_YOUR INSTRUCTIONS:_ Set down every entry word for word. Omit the pictures.

_DATA FOR PROCESSING:_
++++++++

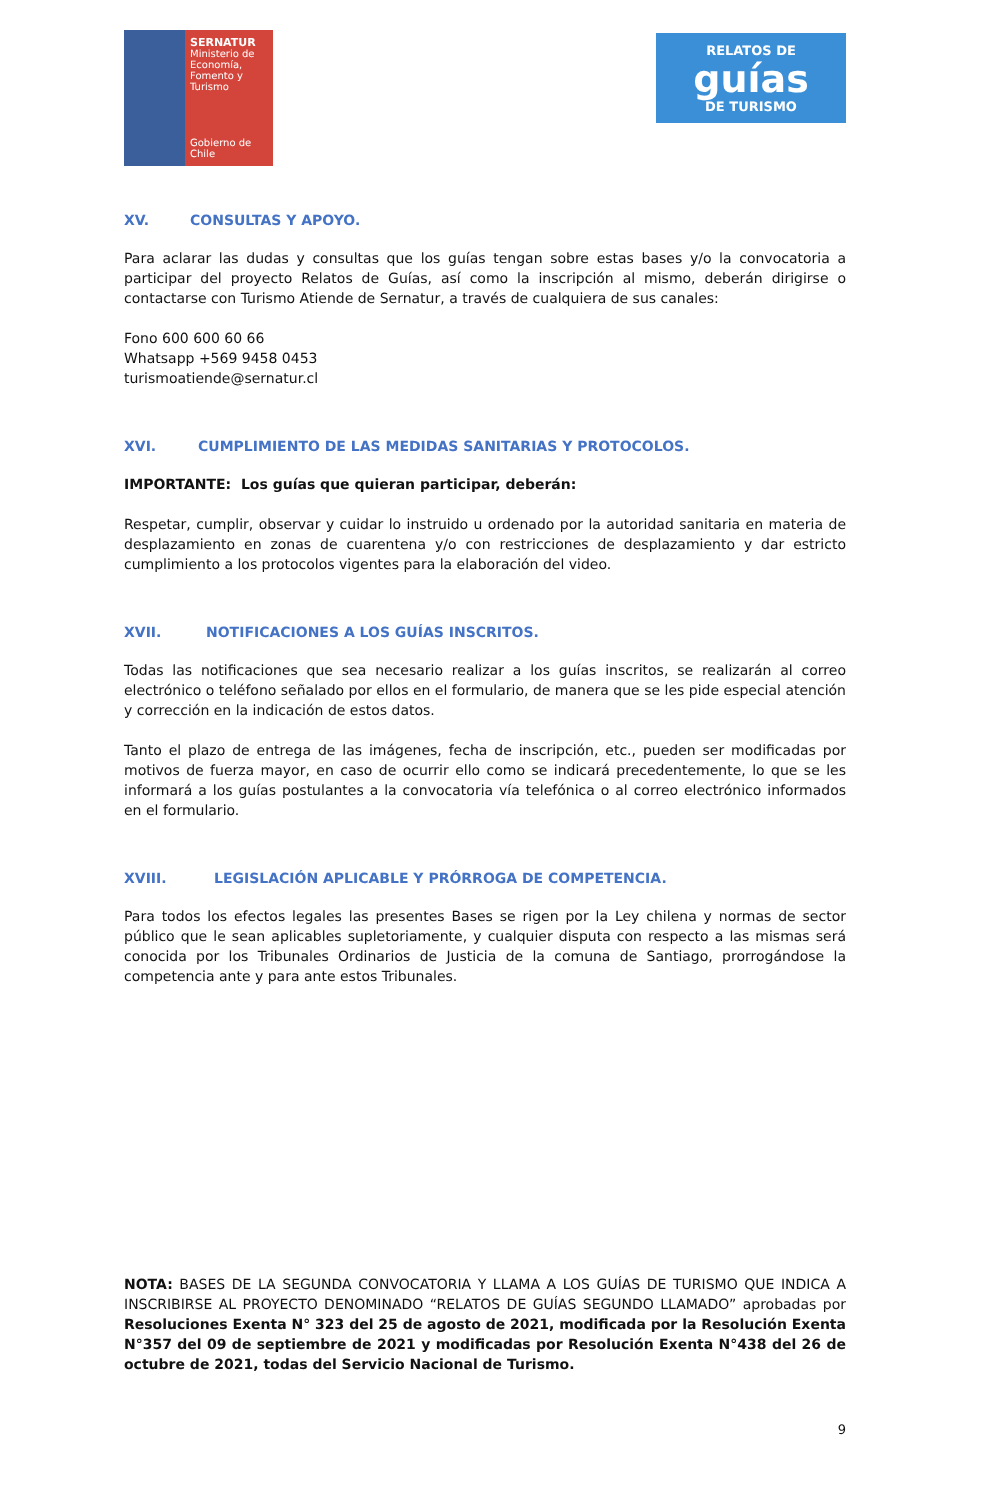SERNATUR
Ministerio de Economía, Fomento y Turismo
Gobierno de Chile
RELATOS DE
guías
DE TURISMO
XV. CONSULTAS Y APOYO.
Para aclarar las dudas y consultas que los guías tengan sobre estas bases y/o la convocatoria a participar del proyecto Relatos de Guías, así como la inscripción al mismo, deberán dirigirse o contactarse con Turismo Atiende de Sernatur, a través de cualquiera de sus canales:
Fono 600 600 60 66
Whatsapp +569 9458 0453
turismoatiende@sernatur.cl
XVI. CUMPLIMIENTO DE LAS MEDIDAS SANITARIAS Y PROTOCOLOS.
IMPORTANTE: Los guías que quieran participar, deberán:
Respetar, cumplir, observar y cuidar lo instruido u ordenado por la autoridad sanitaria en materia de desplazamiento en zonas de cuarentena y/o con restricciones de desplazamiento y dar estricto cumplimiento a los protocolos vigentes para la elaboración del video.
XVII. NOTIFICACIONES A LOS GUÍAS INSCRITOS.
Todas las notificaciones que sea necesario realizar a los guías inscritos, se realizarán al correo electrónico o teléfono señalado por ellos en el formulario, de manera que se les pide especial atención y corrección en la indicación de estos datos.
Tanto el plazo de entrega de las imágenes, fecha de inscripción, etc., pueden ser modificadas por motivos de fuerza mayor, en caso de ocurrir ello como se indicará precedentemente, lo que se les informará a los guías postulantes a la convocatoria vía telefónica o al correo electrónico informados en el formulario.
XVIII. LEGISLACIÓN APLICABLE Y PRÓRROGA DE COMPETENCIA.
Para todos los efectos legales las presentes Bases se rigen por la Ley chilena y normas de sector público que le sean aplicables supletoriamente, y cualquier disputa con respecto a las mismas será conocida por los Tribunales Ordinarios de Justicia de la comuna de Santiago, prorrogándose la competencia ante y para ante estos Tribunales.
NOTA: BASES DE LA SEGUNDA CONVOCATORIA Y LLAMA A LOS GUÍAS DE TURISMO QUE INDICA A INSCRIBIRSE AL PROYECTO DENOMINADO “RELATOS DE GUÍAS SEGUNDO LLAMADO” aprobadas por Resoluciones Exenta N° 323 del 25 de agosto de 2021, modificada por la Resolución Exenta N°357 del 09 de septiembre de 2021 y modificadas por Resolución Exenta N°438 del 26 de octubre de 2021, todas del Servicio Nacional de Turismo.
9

++++++++

_RESULT FOR THIS TASK:_
SERNATUR
Ministerio de Economía, Fomento y Turismo
Gobierno de Chile
RELATOS DE
guías
DE TURISMO
XV. CONSULTAS Y APOYO.
Para aclarar las dudas y consultas que los guías tengan sobre estas bases y/o la convocatoria a participar del proyecto Relatos de Guías, así como la inscripción al mismo, deberán dirigirse o contactarse con Turismo Atiende de Sernatur, a través de cualquiera de sus canales:
Fono 600 600 60 66
Whatsapp +569 9458 0453
turismoatiende@sernatur.cl
XVI. CUMPLIMIENTO DE LAS MEDIDAS SANITARIAS Y PROTOCOLOS.
IMPORTANTE: Los guías que quieran participar, deberán:
Respetar, cumplir, observar y cuidar lo instruido u ordenado por la autoridad sanitaria en materia de desplazamiento en zonas de cuarentena y/o con restricciones de desplazamiento y dar estricto cumplimiento a los protocolos vigentes para la elaboración del video.
XVII. NOTIFICACIONES A LOS GUÍAS INSCRITOS.
Todas las notificaciones que sea necesario realizar a los guías inscritos, se realizarán al correo electrónico o teléfono señalado por ellos en el formulario, de manera que se les pide especial atención y corrección en la indicación de estos datos.
Tanto el plazo de entrega de las imágenes, fecha de inscripción, etc., pueden ser modificadas por motivos de fuerza mayor, en caso de ocurrir ello como se indicará precedentemente, lo que se les informará a los guías postulantes a la convocatoria vía telefónica o al correo electrónico informados en el formulario.
XVIII. LEGISLACIÓN APLICABLE Y PRÓRROGA DE COMPETENCIA.
Para todos los efectos legales las presentes Bases se rigen por la Ley chilena y normas de sector público que le sean aplicables supletoriamente, y cualquier disputa con respecto a las mismas será conocida por los Tribunales Ordinarios de Justicia de la comuna de Santiago, prorrogándose la competencia ante y para ante estos Tribunales.
NOTA: BASES DE LA SEGUNDA CONVOCATORIA Y LLAMA A LOS GUÍAS DE TURISMO QUE INDICA A INSCRIBIRSE AL PROYECTO DENOMINADO “RELATOS DE GUÍAS SEGUNDO LLAMADO” aprobadas por Resoluciones Exenta N° 323 del 25 de agosto de 2021, modificada por la Resolución Exenta N°357 del 09 de septiembre de 2021 y modificadas por Resolución Exenta N°438 del 26 de octubre de 2021, todas del Servicio Nacional de Turismo.
9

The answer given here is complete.